→ PROBLEM DESCRIPTION
The whole listing below is to be copied exactly, with every picture left out.
BEGIN DATA PROVIDED
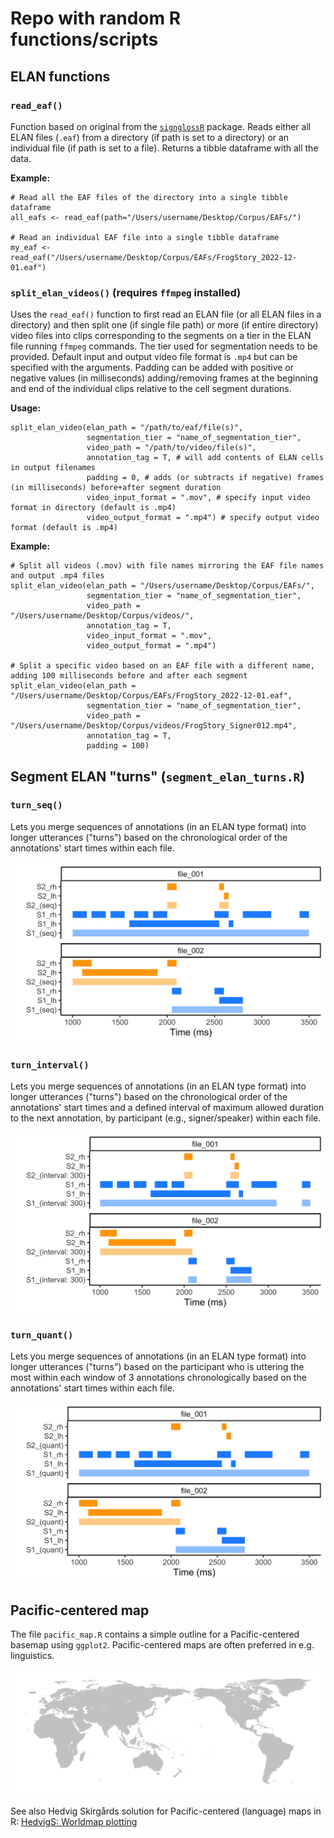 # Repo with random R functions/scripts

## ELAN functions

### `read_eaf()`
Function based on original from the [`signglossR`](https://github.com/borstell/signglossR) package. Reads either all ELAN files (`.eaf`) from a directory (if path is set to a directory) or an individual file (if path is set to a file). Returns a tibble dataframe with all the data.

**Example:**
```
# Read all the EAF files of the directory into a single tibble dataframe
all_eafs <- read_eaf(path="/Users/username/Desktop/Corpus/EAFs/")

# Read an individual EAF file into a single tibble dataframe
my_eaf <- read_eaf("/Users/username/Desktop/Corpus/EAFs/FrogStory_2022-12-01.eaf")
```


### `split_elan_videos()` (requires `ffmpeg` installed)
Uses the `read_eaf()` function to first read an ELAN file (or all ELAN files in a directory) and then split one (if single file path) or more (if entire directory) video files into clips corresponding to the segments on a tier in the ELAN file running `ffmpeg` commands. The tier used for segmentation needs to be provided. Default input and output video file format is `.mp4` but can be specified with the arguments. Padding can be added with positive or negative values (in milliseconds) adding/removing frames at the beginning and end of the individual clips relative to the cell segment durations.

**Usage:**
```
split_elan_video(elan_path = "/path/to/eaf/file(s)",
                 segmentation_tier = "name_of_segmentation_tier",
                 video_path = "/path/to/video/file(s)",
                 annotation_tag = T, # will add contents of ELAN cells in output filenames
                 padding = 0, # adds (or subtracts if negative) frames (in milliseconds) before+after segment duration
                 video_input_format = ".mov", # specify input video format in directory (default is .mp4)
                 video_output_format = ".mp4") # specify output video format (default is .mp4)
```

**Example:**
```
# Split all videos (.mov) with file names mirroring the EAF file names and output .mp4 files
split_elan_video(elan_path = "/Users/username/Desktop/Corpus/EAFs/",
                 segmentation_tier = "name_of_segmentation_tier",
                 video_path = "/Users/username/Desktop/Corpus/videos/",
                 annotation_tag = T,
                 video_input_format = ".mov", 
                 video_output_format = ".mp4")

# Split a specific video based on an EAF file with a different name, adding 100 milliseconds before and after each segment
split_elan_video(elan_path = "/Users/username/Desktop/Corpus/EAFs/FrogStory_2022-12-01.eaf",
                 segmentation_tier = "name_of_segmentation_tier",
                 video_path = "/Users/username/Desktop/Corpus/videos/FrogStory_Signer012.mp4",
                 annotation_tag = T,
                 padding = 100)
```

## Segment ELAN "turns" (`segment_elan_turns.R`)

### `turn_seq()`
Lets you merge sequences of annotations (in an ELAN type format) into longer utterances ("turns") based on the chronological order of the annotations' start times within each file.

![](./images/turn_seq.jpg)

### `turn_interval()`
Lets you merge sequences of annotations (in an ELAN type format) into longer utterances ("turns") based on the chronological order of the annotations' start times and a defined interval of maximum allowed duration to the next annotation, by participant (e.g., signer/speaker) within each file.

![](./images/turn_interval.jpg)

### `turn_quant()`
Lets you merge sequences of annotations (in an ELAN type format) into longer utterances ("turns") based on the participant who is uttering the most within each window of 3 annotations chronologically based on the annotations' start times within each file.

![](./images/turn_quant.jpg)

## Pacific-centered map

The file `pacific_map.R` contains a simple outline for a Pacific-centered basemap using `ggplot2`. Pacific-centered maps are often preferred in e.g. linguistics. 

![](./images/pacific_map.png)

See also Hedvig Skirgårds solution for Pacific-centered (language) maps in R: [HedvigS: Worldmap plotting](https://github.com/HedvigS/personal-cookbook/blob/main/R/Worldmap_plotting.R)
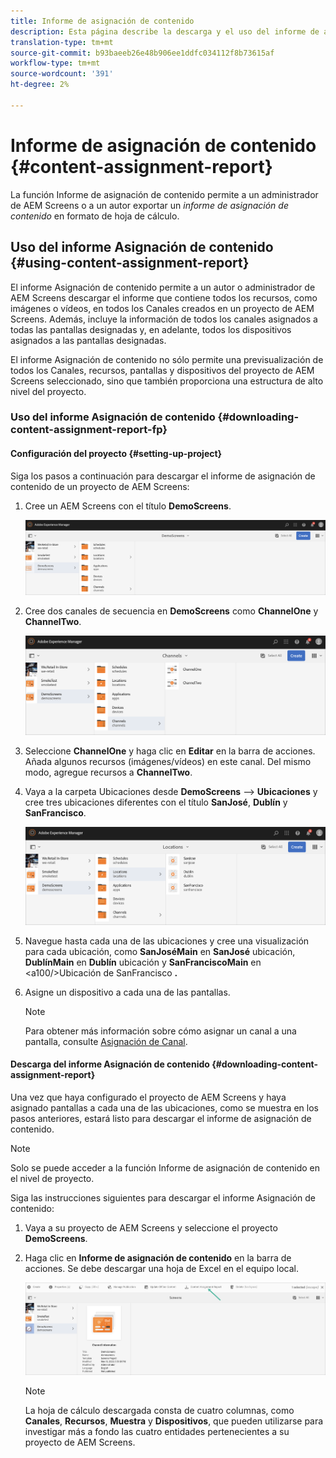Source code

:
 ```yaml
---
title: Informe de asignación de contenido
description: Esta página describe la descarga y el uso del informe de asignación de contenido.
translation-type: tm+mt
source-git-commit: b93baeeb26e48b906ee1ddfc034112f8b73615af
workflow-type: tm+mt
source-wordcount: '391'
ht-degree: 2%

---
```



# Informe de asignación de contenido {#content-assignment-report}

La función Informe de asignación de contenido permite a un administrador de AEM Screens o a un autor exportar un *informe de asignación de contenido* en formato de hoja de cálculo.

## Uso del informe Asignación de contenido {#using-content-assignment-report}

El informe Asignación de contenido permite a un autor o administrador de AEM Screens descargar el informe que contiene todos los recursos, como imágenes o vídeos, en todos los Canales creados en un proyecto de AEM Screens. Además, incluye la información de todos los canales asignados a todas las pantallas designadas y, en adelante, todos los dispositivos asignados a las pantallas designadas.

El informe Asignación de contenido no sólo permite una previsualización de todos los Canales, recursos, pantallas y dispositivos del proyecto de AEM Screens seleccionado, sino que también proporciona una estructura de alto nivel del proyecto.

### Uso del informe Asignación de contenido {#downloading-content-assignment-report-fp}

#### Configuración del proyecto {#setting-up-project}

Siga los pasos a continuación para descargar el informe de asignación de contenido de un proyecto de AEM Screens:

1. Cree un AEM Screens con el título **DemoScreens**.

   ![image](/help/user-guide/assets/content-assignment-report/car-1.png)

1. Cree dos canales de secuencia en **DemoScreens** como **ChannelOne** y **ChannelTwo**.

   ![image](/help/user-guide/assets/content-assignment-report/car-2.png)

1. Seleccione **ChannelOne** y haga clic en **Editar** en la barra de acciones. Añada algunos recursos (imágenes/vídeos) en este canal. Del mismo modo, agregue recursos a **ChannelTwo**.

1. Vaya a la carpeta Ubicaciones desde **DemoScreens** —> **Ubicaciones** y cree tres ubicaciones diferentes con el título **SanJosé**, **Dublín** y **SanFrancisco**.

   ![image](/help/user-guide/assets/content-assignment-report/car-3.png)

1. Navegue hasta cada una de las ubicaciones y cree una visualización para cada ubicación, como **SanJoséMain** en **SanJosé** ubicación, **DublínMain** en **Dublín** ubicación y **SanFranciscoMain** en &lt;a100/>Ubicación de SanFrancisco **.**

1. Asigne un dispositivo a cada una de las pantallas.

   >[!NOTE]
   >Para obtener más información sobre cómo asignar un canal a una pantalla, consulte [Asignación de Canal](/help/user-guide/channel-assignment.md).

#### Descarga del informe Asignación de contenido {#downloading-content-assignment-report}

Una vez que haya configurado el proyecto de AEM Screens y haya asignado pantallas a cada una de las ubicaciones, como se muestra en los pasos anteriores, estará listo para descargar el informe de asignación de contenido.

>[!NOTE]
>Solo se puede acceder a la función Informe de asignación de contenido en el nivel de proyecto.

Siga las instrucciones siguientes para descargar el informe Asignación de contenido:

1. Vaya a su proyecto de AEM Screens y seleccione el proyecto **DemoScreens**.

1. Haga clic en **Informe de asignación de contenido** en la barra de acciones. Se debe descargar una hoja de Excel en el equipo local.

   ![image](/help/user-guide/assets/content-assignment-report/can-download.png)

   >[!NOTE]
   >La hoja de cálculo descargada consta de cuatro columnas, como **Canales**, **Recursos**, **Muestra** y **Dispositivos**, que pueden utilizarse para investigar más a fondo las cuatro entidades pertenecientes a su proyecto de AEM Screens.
END DATA PROVIDED
→ COMPLETED TASK
 # Repo with random R functions/scripts

## ELAN functions

### `read_eaf()`
Function based on original from the [`signglossR`](https://github.com/borstell/signglossR) package. Reads either all ELAN files (`.eaf`) from a directory (if path is set to a directory) or an individual file (if path is set to a file). Returns a tibble dataframe with all the data.

**Example:**
```
# Read all the EAF files of the directory into a single tibble dataframe
all_eafs <- read_eaf(path="/Users/username/Desktop/Corpus/EAFs/")

# Read an individual EAF file into a single tibble dataframe
my_eaf <- read_eaf("/Users/username/Desktop/Corpus/EAFs/FrogStory_2022-12-01.eaf")
```


### `split_elan_videos()` (requires `ffmpeg` installed)
Uses the `read_eaf()` function to first read an ELAN file (or all ELAN files in a directory) and then split one (if single file path) or more (if entire directory) video files into clips corresponding to the segments on a tier in the ELAN file running `ffmpeg` commands. The tier used for segmentation needs to be provided. Default input and output video file format is `.mp4` but can be specified with the arguments. Padding can be added with positive or negative values (in milliseconds) adding/removing frames at the beginning and end of the individual clips relative to the cell segment durations.

**Usage:**
```
split_elan_video(elan_path = "/path/to/eaf/file(s)",
                 segmentation_tier = "name_of_segmentation_tier",
                 video_path = "/path/to/video/file(s)",
                 annotation_tag = T, # will add contents of ELAN cells in output filenames
                 padding = 0, # adds (or subtracts if negative) frames (in milliseconds) before+after segment duration
                 video_input_format = ".mov", # specify input video format in directory (default is .mp4)
                 video_output_format = ".mp4") # specify output video format (default is .mp4)
```

**Example:**
```
# Split all videos (.mov) with file names mirroring the EAF file names and output .mp4 files
split_elan_video(elan_path = "/Users/username/Desktop/Corpus/EAFs/",
                 segmentation_tier = "name_of_segmentation_tier",
                 video_path = "/Users/username/Desktop/Corpus/videos/",
                 annotation_tag = T,
                 video_input_format = ".mov", 
                 video_output_format = ".mp4")

# Split a specific video based on an EAF file with a different name, adding 100 milliseconds before and after each segment
split_elan_video(elan_path = "/Users/username/Desktop/Corpus/EAFs/FrogStory_2022-12-01.eaf",
                 segmentation_tier = "name_of_segmentation_tier",
                 video_path = "/Users/username/Desktop/Corpus/videos/FrogStory_Signer012.mp4",
                 annotation_tag = T,
                 padding = 100)
```

## Segment ELAN "turns" (`segment_elan_turns.R`)

### `turn_seq()`
Lets you merge sequences of annotations (in an ELAN type format) into longer utterances ("turns") based on the chronological order of the annotations' start times within each file.

![](./images/turn_seq.jpg)

### `turn_interval()`
Lets you merge sequences of annotations (in an ELAN type format) into longer utterances ("turns") based on the chronological order of the annotations' start times and a defined interval of maximum allowed duration to the next annotation, by participant (e.g., signer/speaker) within each file.

![](./images/turn_interval.jpg)

### `turn_quant()`
Lets you merge sequences of annotations (in an ELAN type format) into longer utterances ("turns") based on the participant who is uttering the most within each window of 3 annotations chronologically based on the annotations' start times within each file.

![](./images/turn_quant.jpg)

## Pacific-centered map

The file `pacific_map.R` contains a simple outline for a Pacific-centered basemap using `ggplot2`. Pacific-centered maps are often preferred in e.g. linguistics. 

![](./images/pacific_map.png)

See also Hedvig Skirgårds solution for Pacific-centered (language) maps in R: [HedvigS: Worldmap plotting](https://github.com/HedvigS/personal-cookbook/blob/main/R/Worldmap_plotting.R)
Source code

:
 ```yaml
---
title: Informe de asignación de contenido
description: Esta página describe la descarga y el uso del informe de asignación de contenido.
translation-type: tm+mt
source-git-commit: b93baeeb26e48b906ee1ddfc034112f8b73615af
workflow-type: tm+mt
source-wordcount: '391'
ht-degree: 2%

---
```



# Informe de asignación de contenido {#content-assignment-report}

La función Informe de asignación de contenido permite a un administrador de AEM Screens o a un autor exportar un *informe de asignación de contenido* en formato de hoja de cálculo.

## Uso del informe Asignación de contenido {#using-content-assignment-report}

El informe Asignación de contenido permite a un autor o administrador de AEM Screens descargar el informe que contiene todos los recursos, como imágenes o vídeos, en todos los Canales creados en un proyecto de AEM Screens. Además, incluye la información de todos los canales asignados a todas las pantallas designadas y, en adelante, todos los dispositivos asignados a las pantallas designadas.

El informe Asignación de contenido no sólo permite una previsualización de todos los Canales, recursos, pantallas y dispositivos del proyecto de AEM Screens seleccionado, sino que también proporciona una estructura de alto nivel del proyecto.

### Uso del informe Asignación de contenido {#downloading-content-assignment-report-fp}

#### Configuración del proyecto {#setting-up-project}

Siga los pasos a continuación para descargar el informe de asignación de contenido de un proyecto de AEM Screens:

1. Cree un AEM Screens con el título **DemoScreens**.

   ![image](/help/user-guide/assets/content-assignment-report/car-1.png)

1. Cree dos canales de secuencia en **DemoScreens** como **ChannelOne** y **ChannelTwo**.

   ![image](/help/user-guide/assets/content-assignment-report/car-2.png)

1. Seleccione **ChannelOne** y haga clic en **Editar** en la barra de acciones. Añada algunos recursos (imágenes/vídeos) en este canal. Del mismo modo, agregue recursos a **ChannelTwo**.

1. Vaya a la carpeta Ubicaciones desde **DemoScreens** —> **Ubicaciones** y cree tres ubicaciones diferentes con el título **SanJosé**, **Dublín** y **SanFrancisco**.

   ![image](/help/user-guide/assets/content-assignment-report/car-3.png)

1. Navegue hasta cada una de las ubicaciones y cree una visualización para cada ubicación, como **SanJoséMain** en **SanJosé** ubicación, **DublínMain** en **Dublín** ubicación y **SanFranciscoMain** en &lt;a100/>Ubicación de SanFrancisco **.**

1. Asigne un dispositivo a cada una de las pantallas.

   >[!NOTE]
   >Para obtener más información sobre cómo asignar un canal a una pantalla, consulte [Asignación de Canal](/help/user-guide/channel-assignment.md).

#### Descarga del informe Asignación de contenido {#downloading-content-assignment-report}

Una vez que haya configurado el proyecto de AEM Screens y haya asignado pantallas a cada una de las ubicaciones, como se muestra en los pasos anteriores, estará listo para descargar el informe de asignación de contenido.

>[!NOTE]
>Solo se puede acceder a la función Informe de asignación de contenido en el nivel de proyecto.

Siga las instrucciones siguientes para descargar el informe Asignación de contenido:

1. Vaya a su proyecto de AEM Screens y seleccione el proyecto **DemoScreens**.

1. Haga clic en **Informe de asignación de contenido** en la barra de acciones. Se debe descargar una hoja de Excel en el equipo local.

   ![image](/help/user-guide/assets/content-assignment-report/can-download.png)

   >[!NOTE]
   >La hoja de cálculo descargada consta de cuatro columnas, como **Canales**, **Recursos**, **Muestra** y **Dispositivos**, que pueden utilizarse para investigar más a fondo las cuatro entidades pertenecientes a su proyecto de AEM Screens.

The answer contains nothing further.